Perhaps the most striking example of achieved synergy between online
and established brick-and-mortar market presence is Computer Press,
an IT publisher and operator of a number of leading e-shops. Originally
founded in 1991, the firm branched into online in 1996 by opening
Vltava.cz and Zive.cz - a books and music retailer and IT media
site, respectively. Coupling a position as a premier IT publisher
(CP controls 70% of the IT books market, and puts out many top industry
titles including Computer) with solid and innovative e-commerce
has proven a potent combination. Computer Press CEO Jiří Hlavenka
estimates that annual revenue from the publishing side of his business
for 2002 will reach EUR 8.5 million (CZK 250 million). The e-commerce
side (comprised mainly of six different shops) will account for
an additional EUR 3.3 million (CZK 100 million). Not a bad boost
for something that started more or less as an experiment. "There
was no big business idea in the beginning," says Hlavenka of
his early venture online. "It was okay, why not build e-magazines,
and offer all our books on the internet - a very simple idea, without
any new business plan, or partners and investors." The acknowledged
key to e-success, adds Hlavenka, is a firm footing in the non-virtual
world. "Obviously, the publishing side is the highly profitable
part of the business," he says, "coming mostly from a
very good market position. With all the internet things, everything
is more difficult."
Mix and match
Buying a new car over the internet is a concept still breaking
ground here. Traditionally, customers like to have a more
tactile sense before purchasing - a look under the hood, a
spin around the block, the smell of new leather seats. Understanding
this, Škoda Auto has nevertheless pushed its presence on the
web nearly as far as possible. 'Auto na přání' (roughly, 'Auto
as you wish') is an interactive catalogue application (found
on www.skoda-auto.cz) that's proven wildly popular. 1,500
users per day show up to virtually mix and match parts, colors,
engines and other customization, all while gauging varied
price packages. Škoda Auto's e-commerce project manager Milan
Dědek reckons that, as the company sells between 7,000 and
8,000 cars per month, "within one week you get as many
configurations made (on the web site) as cars sold."

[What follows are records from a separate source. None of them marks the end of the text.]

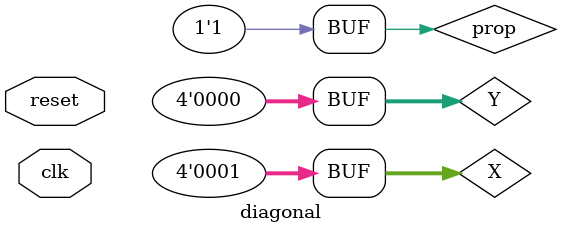
<source format=v>

`define W    4
`define Kmax 4'b1111
`define WS1  3                          // WS1 = (W - 1) 

module diagonal(clk, reset);

	input wire clk;
	reg [`W-1:0] X, Y;
	input wire reset;

	 
	assign	X = `W'd1;
	assign 	Y = `W'd0;


	always @(posedge clk) begin
		X <= (reset && (X > Y)) ? ((`Kmax >> 1) + (X >> 1)) : (X < Y) ? X : ((Y == X) || (X != `Kmax)) ? (X + `W'd1) : Y;
		Y <= (reset && (X > Y)) ? Y  : (!(X > Y) || (X != `Kmax)) ? (Y + `W'd1) : X;
	end

	wire prop = !(X < Y);
	
endmodule

</source>
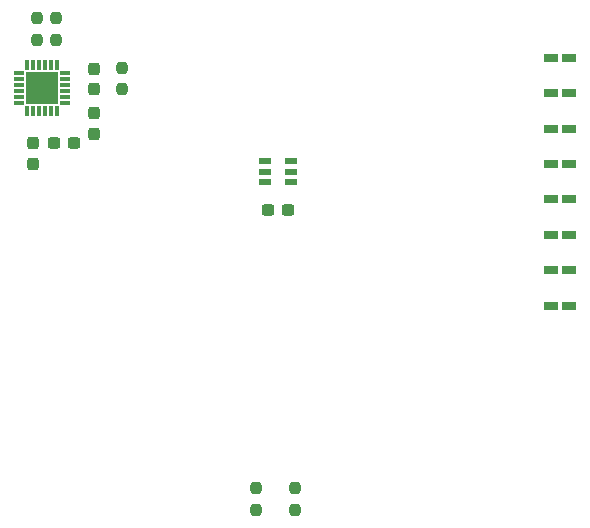
<source format=gtp>
%TF.GenerationSoftware,KiCad,Pcbnew,8.0.0*%
%TF.CreationDate,2024-04-20T13:33:13+02:00*%
%TF.ProjectId,BAT2024,42415432-3032-4342-9e6b-696361645f70,1.0*%
%TF.SameCoordinates,Original*%
%TF.FileFunction,Paste,Top*%
%TF.FilePolarity,Positive*%
%FSLAX46Y46*%
G04 Gerber Fmt 4.6, Leading zero omitted, Abs format (unit mm)*
G04 Created by KiCad (PCBNEW 8.0.0) date 2024-04-20 13:33:13*
%MOMM*%
%LPD*%
G01*
G04 APERTURE LIST*
G04 Aperture macros list*
%AMRoundRect*
0 Rectangle with rounded corners*
0 $1 Rounding radius*
0 $2 $3 $4 $5 $6 $7 $8 $9 X,Y pos of 4 corners*
0 Add a 4 corners polygon primitive as box body*
4,1,4,$2,$3,$4,$5,$6,$7,$8,$9,$2,$3,0*
0 Add four circle primitives for the rounded corners*
1,1,$1+$1,$2,$3*
1,1,$1+$1,$4,$5*
1,1,$1+$1,$6,$7*
1,1,$1+$1,$8,$9*
0 Add four rect primitives between the rounded corners*
20,1,$1+$1,$2,$3,$4,$5,0*
20,1,$1+$1,$4,$5,$6,$7,0*
20,1,$1+$1,$6,$7,$8,$9,0*
20,1,$1+$1,$8,$9,$2,$3,0*%
G04 Aperture macros list end*
%ADD10R,1.200000X0.700000*%
%ADD11RoundRect,0.237500X-0.237500X0.250000X-0.237500X-0.250000X0.237500X-0.250000X0.237500X0.250000X0*%
%ADD12R,0.850000X0.300000*%
%ADD13R,0.300000X0.850000*%
%ADD14R,2.700000X2.700000*%
%ADD15RoundRect,0.237500X-0.237500X0.300000X-0.237500X-0.300000X0.237500X-0.300000X0.237500X0.300000X0*%
%ADD16RoundRect,0.237500X0.237500X-0.250000X0.237500X0.250000X-0.237500X0.250000X-0.237500X-0.250000X0*%
%ADD17R,1.032000X0.622000*%
%ADD18R,1.032000X0.500000*%
%ADD19RoundRect,0.237500X0.300000X0.237500X-0.300000X0.237500X-0.300000X-0.237500X0.300000X-0.237500X0*%
%ADD20RoundRect,0.237500X0.237500X-0.300000X0.237500X0.300000X-0.237500X0.300000X-0.237500X-0.300000X0*%
G04 APERTURE END LIST*
D10*
%TO.C,LED7*%
X139028000Y-65077999D03*
X137427998Y-65078001D03*
%TD*%
%TO.C,LED4*%
X139028000Y-56078000D03*
X137428000Y-56078000D03*
%TD*%
%TO.C,LED2*%
X139028000Y-50078000D03*
X137428000Y-50078000D03*
%TD*%
D11*
%TO.C,R8*%
X101128000Y-47915500D03*
X101128000Y-49740500D03*
%TD*%
D10*
%TO.C,LED1*%
X139028000Y-47078000D03*
X137428000Y-47078000D03*
%TD*%
%TO.C,LED6*%
X139028000Y-62077999D03*
X137428000Y-62078001D03*
%TD*%
D11*
%TO.C,R11*%
X93978000Y-43740500D03*
X93978000Y-45565500D03*
%TD*%
D10*
%TO.C,LED5*%
X139028000Y-59078000D03*
X137428000Y-59078000D03*
%TD*%
D12*
%TO.C,IC3*%
X96328000Y-50903000D03*
X96328000Y-50403000D03*
X96328000Y-49903000D03*
X96328000Y-49403000D03*
X96328000Y-48903000D03*
X96328000Y-48403000D03*
D13*
X95628000Y-47703000D03*
X95128000Y-47703000D03*
X94628000Y-47703000D03*
X94128000Y-47703000D03*
X93628000Y-47703000D03*
X93128000Y-47703000D03*
D12*
X92428000Y-48403000D03*
X92428000Y-48903000D03*
X92428000Y-49403000D03*
X92428000Y-49903000D03*
X92428000Y-50403000D03*
X92428000Y-50903000D03*
D13*
X93128000Y-51603000D03*
X93628000Y-51603000D03*
X94128000Y-51603000D03*
X94628000Y-51603000D03*
X95128000Y-51603000D03*
X95628000Y-51603000D03*
D14*
X94378000Y-49653000D03*
%TD*%
D15*
%TO.C,C3*%
X98795500Y-51790500D03*
X98795500Y-53515500D03*
%TD*%
D16*
%TO.C,R4*%
X112462000Y-85340500D03*
X112462000Y-83515500D03*
%TD*%
D11*
%TO.C,R10*%
X95578000Y-43740500D03*
X95578000Y-45565500D03*
%TD*%
D10*
%TO.C,LED3*%
X139028000Y-53078000D03*
X137428000Y-53078000D03*
%TD*%
D15*
%TO.C,C2*%
X93628000Y-54328000D03*
X93628000Y-56053000D03*
%TD*%
D10*
%TO.C,LED8*%
X139028000Y-68078000D03*
X137428000Y-68078000D03*
%TD*%
D16*
%TO.C,R3*%
X115828000Y-85340500D03*
X115828000Y-83515500D03*
%TD*%
D17*
%TO.C,MK1*%
X115438000Y-57596000D03*
D18*
X115438000Y-56712000D03*
D17*
X115438000Y-55828000D03*
X113228000Y-55828000D03*
D18*
X113228000Y-56712000D03*
D17*
X113228000Y-57596000D03*
%TD*%
D19*
%TO.C,C4*%
X97090500Y-54269000D03*
X95365500Y-54269000D03*
%TD*%
%TO.C,C9*%
X115195500Y-59928000D03*
X113470500Y-59928000D03*
%TD*%
D20*
%TO.C,C1*%
X98795500Y-49715500D03*
X98795500Y-47990500D03*
%TD*%
M02*

</source>
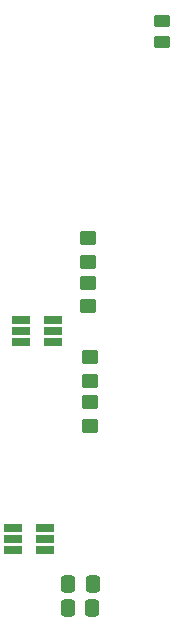
<source format=gtp>
G04 #@! TF.GenerationSoftware,KiCad,Pcbnew,(6.0.6)*
G04 #@! TF.CreationDate,2022-08-29T09:38:23+02:00*
G04 #@! TF.ProjectId,afe-ep-shield,6166652d-6570-42d7-9368-69656c642e6b,rev?*
G04 #@! TF.SameCoordinates,Original*
G04 #@! TF.FileFunction,Paste,Top*
G04 #@! TF.FilePolarity,Positive*
%FSLAX46Y46*%
G04 Gerber Fmt 4.6, Leading zero omitted, Abs format (unit mm)*
G04 Created by KiCad (PCBNEW (6.0.6)) date 2022-08-29 09:38:23*
%MOMM*%
%LPD*%
G01*
G04 APERTURE LIST*
G04 Aperture macros list*
%AMRoundRect*
0 Rectangle with rounded corners*
0 $1 Rounding radius*
0 $2 $3 $4 $5 $6 $7 $8 $9 X,Y pos of 4 corners*
0 Add a 4 corners polygon primitive as box body*
4,1,4,$2,$3,$4,$5,$6,$7,$8,$9,$2,$3,0*
0 Add four circle primitives for the rounded corners*
1,1,$1+$1,$2,$3*
1,1,$1+$1,$4,$5*
1,1,$1+$1,$6,$7*
1,1,$1+$1,$8,$9*
0 Add four rect primitives between the rounded corners*
20,1,$1+$1,$2,$3,$4,$5,0*
20,1,$1+$1,$4,$5,$6,$7,0*
20,1,$1+$1,$6,$7,$8,$9,0*
20,1,$1+$1,$8,$9,$2,$3,0*%
G04 Aperture macros list end*
%ADD10RoundRect,0.250000X-0.450000X0.350000X-0.450000X-0.350000X0.450000X-0.350000X0.450000X0.350000X0*%
%ADD11R,1.560000X0.650000*%
%ADD12RoundRect,0.250000X-0.337500X-0.475000X0.337500X-0.475000X0.337500X0.475000X-0.337500X0.475000X0*%
%ADD13RoundRect,0.250000X0.450000X-0.262500X0.450000X0.262500X-0.450000X0.262500X-0.450000X-0.262500X0*%
G04 APERTURE END LIST*
D10*
X110871000Y-38852600D03*
X110871000Y-40852600D03*
X111074200Y-52705000D03*
X111074200Y-54705000D03*
D11*
X104589500Y-63337400D03*
X104589500Y-64287400D03*
X104589500Y-65237400D03*
X107289500Y-65237400D03*
X107289500Y-64287400D03*
X107289500Y-63337400D03*
X107953800Y-47635200D03*
X107953800Y-46685200D03*
X107953800Y-45735200D03*
X105253800Y-45735200D03*
X105253800Y-46685200D03*
X105253800Y-47635200D03*
D10*
X111074200Y-48936400D03*
X111074200Y-50936400D03*
X110871000Y-42611800D03*
X110871000Y-44611800D03*
D12*
X109202400Y-70180200D03*
X111277400Y-70180200D03*
D13*
X117144800Y-22248500D03*
X117144800Y-20423500D03*
D12*
X109227800Y-68097400D03*
X111302800Y-68097400D03*
M02*

</source>
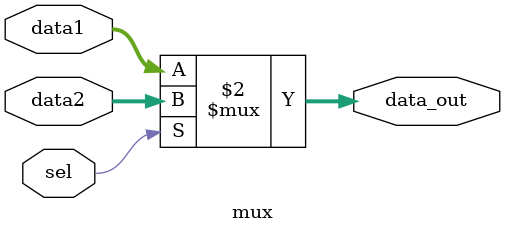
<source format=v>
module mux(
			input sel,
			input [3:0] data1,data2,
			output[3:0] data_out);
	assign data_out=(sel==0)?data1:data2;
endmodule
</source>
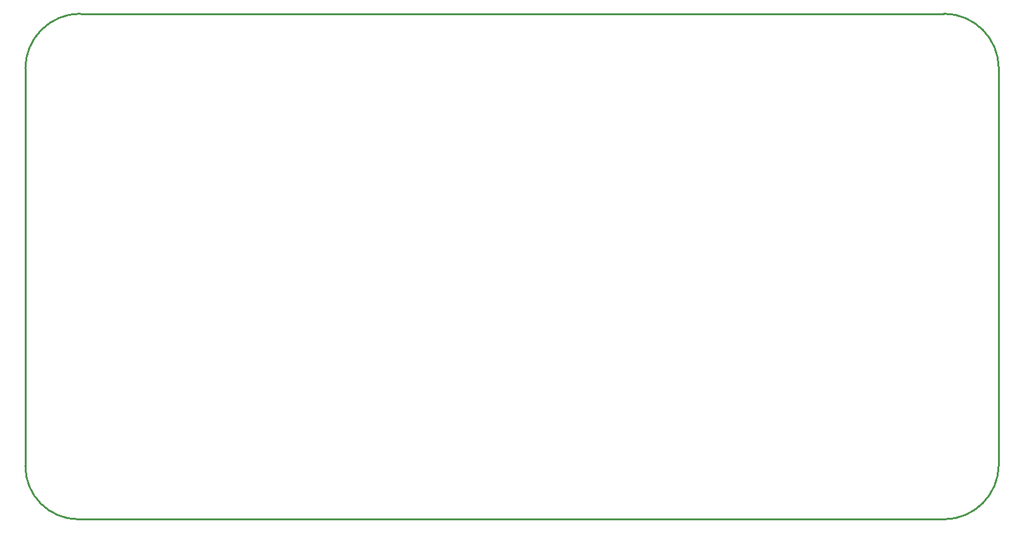
<source format=gko>
G04 Layer_Color=16711935*
%FSLAX25Y25*%
%MOIN*%
G70*
G01*
G75*
%ADD99C,0.01000*%
D99*
X216467Y-110701D02*
G03*
X245336Y-81832I0J28869D01*
G01*
Y126405D02*
G03*
X216467Y155274I-28869J0D01*
G01*
X-236917D02*
G03*
X-265786Y126405I0J-28869D01*
G01*
Y-82718D02*
G03*
X-237831Y-110673I27955J0D01*
G01*
X-237831Y-110691D02*
X216497Y-110671D01*
X245336Y-81832D02*
Y126405D01*
X-236917Y155274D02*
X216467D01*
X-265786Y-82718D02*
Y126405D01*
M02*

</source>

A second edition of the application launched last summer to
accompany the release of the Fabia sedan, 'Auto na přání'
was designed internally at Škoda, and stems from an already
prominent web presence. "We know that about 52% of our
customers visit our internet presentation before they buy
a Škoda," says Dědek. More additions to the site are
expected soon, including an online shop for accessories and
an online list of virtually customized models that are available
for immediate pick-up at a dealership.
Photo: Vladimír Weiss
Tickets are a natural fit for e-sales, while mobile phones
have proven a natural fit for local consumers (evidenced by
a roughly 70% mobile phone penetration). Ticketpro, the country's
largest vendor of tickets for a range of different events,
is combining these two phenomena to bring to market the first-ever
means to buying tickets through a mobile phone. Currently
only available to members of Ticketpro's interactive program
'Ticketpro klub', the company plans to make the m-commerce
application available to the general public this autumn, pending
current negotiations with financial organizations capable
of providing a payment system. This could add a great deal
of ease to the ticket-buying process, as users could scroll
through event and concert schedules via WAP, clear a bank
transaction, and receive a code number to be given verbally
at a venue entrance, all with a few button-pushes on their
phone. Of course, Ticketpro is no stranger to sales over the
internet. Grimaux says that currently e-sales are relatively
thriving: "we are the company that sells the most units
(one ticket = one unit) on the internet in this country. These
days, our internet sales exceed ten percent." The company
now sells over five million tickets per year, and has set
its sights on pulling up even with the general level of sales
over the internet in the US (meaning reaching 35-40%). It
has invested heavily in the m-commerce application to help
it do so - Grimaux estimates that over USD 500, 000 (CZK 16
million) have been spent on its development already.